Road transport pays 54 cents per litre, aviation nothing
What if these exceptions expire? The European environmental organization Transport & Environment (T&E) started calculating. For example, she sees that road transport in Europe pays an average of 54 cents in tax per liter of fuel, and aviation pays nothing – except in the non-EU countries of Switzerland and Norway.
In its calculations, T&E assumes that there will be a kerosene tax of 38 cents per litre. That is not taken out of thin air. In Brussels, a plan for such a rate has been on the table for two years, only for flights within the EU, but there is great resistance to that plan. If that rate does apply, and then on all flights departing from Europe, it will jointly generate 14.5 billion euros in additional tax revenue for the countries involved.
KLM would have to pay 1.5 billion
Similarly, T&E estimates additional income from VAT. A number of European countries already have them, but always only on domestic flights. If you do that for all flights and you charge 20 percent, as is normal for many products, then 18.8 billion euros in tax will flow in.
Together with the extra revenues from emissions trading, if allowances are no longer free, the revenue will amount to 34.2 billion, for all European countries together, including those outside the EU. All these sums apply to 2022, a year in which aviation had not yet fully recovered following the corona pandemic. In 2025 it might be 47 billion. For the Netherlands, this sum will amount to 2 billion for 2022 and 2.4 billion for 2025.

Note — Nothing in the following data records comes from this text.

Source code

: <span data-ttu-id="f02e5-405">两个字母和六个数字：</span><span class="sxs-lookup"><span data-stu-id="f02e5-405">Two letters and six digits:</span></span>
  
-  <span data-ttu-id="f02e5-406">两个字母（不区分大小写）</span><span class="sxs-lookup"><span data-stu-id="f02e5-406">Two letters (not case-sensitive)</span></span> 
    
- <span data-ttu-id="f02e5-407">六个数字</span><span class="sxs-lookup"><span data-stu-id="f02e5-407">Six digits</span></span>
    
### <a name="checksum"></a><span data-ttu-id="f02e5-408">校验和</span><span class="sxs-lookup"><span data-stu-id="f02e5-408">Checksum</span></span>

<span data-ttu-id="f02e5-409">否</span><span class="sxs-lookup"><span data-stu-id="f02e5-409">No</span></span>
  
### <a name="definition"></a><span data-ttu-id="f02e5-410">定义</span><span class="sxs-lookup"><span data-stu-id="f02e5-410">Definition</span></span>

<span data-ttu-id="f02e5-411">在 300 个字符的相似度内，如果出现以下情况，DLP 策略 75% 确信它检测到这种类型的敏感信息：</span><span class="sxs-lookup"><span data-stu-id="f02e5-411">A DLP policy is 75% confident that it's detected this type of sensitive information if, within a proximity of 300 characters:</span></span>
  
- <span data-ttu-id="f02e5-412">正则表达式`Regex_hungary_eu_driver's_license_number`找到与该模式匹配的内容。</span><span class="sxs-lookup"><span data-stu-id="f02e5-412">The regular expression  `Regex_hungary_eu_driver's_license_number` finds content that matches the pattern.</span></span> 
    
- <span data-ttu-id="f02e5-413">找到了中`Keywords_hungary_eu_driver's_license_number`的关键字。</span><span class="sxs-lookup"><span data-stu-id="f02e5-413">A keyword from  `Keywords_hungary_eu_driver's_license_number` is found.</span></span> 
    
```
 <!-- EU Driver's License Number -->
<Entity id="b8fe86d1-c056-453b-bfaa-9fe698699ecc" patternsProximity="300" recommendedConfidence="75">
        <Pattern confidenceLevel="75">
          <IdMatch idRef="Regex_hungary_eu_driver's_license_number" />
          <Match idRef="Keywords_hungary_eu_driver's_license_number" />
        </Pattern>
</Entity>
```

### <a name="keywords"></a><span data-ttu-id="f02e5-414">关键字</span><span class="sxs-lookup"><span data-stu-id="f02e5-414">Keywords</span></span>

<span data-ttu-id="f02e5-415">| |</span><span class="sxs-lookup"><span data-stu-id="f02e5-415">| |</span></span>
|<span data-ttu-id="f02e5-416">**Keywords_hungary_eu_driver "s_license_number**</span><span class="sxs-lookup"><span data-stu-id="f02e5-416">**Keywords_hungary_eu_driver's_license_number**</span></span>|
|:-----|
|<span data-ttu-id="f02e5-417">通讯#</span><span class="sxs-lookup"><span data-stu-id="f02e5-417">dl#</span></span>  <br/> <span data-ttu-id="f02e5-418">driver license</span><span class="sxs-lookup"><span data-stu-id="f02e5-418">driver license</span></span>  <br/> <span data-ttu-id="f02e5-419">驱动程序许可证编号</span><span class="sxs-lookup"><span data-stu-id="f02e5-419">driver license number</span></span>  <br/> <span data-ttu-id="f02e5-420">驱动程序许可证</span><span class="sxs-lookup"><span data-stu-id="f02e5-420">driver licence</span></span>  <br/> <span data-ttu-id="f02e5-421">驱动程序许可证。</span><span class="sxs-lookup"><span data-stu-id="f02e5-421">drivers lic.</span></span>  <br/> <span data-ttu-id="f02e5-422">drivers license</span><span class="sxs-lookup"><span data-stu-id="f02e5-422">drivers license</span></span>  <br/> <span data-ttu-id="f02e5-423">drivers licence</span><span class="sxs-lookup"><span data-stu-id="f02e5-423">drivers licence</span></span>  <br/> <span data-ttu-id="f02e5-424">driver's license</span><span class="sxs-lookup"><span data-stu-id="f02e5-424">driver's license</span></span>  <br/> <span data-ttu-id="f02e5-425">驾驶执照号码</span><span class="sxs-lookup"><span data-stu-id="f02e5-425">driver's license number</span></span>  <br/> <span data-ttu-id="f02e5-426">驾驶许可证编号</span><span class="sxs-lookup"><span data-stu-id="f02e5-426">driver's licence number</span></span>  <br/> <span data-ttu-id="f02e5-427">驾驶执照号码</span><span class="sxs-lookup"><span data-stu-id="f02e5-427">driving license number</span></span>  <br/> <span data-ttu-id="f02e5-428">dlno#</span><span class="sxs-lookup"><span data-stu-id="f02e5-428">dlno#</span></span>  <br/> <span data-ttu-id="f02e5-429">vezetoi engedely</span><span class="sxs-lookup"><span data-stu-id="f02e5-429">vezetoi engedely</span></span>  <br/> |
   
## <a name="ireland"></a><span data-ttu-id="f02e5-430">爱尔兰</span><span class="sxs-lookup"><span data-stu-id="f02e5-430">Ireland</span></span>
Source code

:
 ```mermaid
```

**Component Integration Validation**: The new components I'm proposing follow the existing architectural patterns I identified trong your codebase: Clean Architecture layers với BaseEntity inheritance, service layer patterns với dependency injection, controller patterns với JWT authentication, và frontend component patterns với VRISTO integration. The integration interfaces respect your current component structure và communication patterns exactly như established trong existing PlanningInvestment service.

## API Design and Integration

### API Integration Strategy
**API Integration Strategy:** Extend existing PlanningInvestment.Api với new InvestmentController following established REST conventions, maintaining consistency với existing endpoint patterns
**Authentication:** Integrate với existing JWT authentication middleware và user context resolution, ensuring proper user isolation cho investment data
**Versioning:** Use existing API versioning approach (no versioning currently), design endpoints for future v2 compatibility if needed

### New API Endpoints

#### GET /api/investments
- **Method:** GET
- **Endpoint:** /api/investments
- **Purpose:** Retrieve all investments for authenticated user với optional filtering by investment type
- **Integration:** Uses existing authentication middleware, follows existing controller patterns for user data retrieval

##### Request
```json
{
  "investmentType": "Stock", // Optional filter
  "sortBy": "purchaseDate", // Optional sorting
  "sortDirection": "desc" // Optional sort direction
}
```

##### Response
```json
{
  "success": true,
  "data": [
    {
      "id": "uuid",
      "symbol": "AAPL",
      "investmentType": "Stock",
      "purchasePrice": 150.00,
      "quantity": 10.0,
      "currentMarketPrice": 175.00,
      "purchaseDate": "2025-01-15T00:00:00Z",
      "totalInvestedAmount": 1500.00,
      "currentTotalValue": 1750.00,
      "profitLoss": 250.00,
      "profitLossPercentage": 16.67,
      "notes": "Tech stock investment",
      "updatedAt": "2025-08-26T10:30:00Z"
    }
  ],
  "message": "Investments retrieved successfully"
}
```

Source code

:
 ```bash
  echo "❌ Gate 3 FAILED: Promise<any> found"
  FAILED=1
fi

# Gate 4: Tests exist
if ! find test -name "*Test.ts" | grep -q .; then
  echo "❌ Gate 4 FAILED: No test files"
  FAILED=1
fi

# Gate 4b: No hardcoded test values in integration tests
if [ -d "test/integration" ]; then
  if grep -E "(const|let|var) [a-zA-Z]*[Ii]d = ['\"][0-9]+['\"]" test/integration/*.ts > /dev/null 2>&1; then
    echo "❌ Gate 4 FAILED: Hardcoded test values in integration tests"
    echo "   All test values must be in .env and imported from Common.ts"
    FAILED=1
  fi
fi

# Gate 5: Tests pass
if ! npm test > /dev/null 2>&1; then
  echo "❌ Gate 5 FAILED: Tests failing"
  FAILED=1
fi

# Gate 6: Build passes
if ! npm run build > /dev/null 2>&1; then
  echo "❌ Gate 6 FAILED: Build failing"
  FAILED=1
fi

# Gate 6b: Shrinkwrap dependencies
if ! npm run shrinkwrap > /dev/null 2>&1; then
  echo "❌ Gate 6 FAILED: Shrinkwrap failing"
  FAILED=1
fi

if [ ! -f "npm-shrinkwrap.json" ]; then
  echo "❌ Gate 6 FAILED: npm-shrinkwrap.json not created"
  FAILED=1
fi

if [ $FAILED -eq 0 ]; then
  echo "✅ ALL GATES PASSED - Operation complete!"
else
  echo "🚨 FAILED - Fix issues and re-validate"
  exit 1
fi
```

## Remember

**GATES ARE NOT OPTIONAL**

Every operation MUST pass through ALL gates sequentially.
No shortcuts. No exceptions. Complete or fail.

T&E has also calculated how individual airlines stand out. KLM would have to pay an additional 1.5 billion in tax. KLM and other airlines have always fiercely opposed taxes that only apply in Europe, such as a kerosene tax. This only leads to companies avoiding Europe and even detouring for it.
‘End preferential treatment’
T&E does think taxes help. Of course, she is not interested in that extra income, although it does help if it is invested in sustainability. The environmental club wants to use real taxes to encourage aviation itself to do something regarding the climate damage it causes. This will happen automatically thanks to those higher taxes: the ticket price on, for example, intra-European flights would then rise by 24 percent, and that would put the brakes on the growth of air traffic.
The Dutch organizations Milieudefensie and Natuur & Milieu call on the government ’emphatically’ to put an end to the preferential treatment of aviation. First of all, the flight tax (now 26.43 euros per ticket) should be increased. “The tax should be higher for long-haul flights, which are much more polluting than short-haul flights,” the two say in response to the T&E study.
Cabinet does not want a flight tax for transfer users
There will be no flight tax for travelers who only visit Schiphol to transfer from one flight to another. No EU member state has a flight tax for these so-called transfer passengers, and the Netherlands does not want to be an exception. Minister Harbers (infrastructure) wrote this just before the fall of the cabinet.
According to research agency CE Delft, depending on the rate of that flight tax, the number of transfers will decrease by a maximum of 38 percent and the number of flights from Schiphol by a maximum of 13 percent. As a result, a number of intercontinental connections from Schiphol will be lost. Travelers will opt for other airports or refrain from flying, the latter leading to a reduction in CO2 emissions worldwide. But Harbers thinks preserving Schiphol’s network is more important.